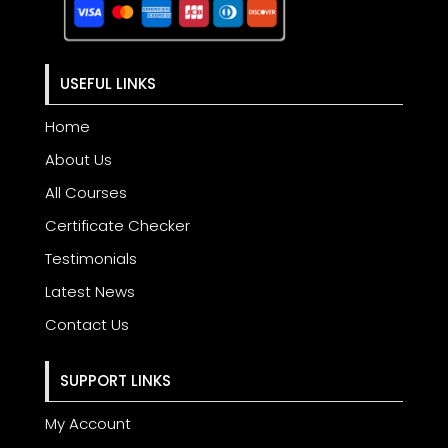
USEFUL LINKS
Home
About Us
All Courses
Certificate Checker
Testimonials
Latest News
Contact Us
SUPPORT LINKS
My Account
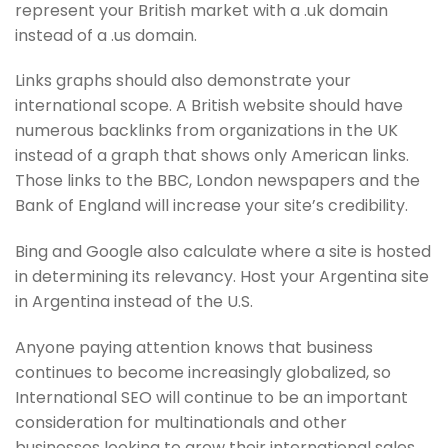
represent your British market with a .uk domain
instead of a .us domain.
Links graphs should also demonstrate your
international scope. A British website should have
numerous backlinks from organizations in the UK
instead of a graph that shows only American links.
Those links to the BBC, London newspapers and the
Bank of England will increase your site’s credibility.
Bing and Google also calculate where a site is hosted
in determining its relevancy. Host your Argentina site
in Argentina instead of the U.S.
Anyone paying attention knows that business
continues to become increasingly globalized, so
International SEO will continue to be an important
consideration for multinationals and other
businesses looking to grow their international sales.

=-=-=

*ACTION ITEM*. Whenever the word "should" shows up in a line of the entries, copy that line.

*EXERCISE RESPONSE*.
Links graphs should also demonstrate your
international scope. A British website should have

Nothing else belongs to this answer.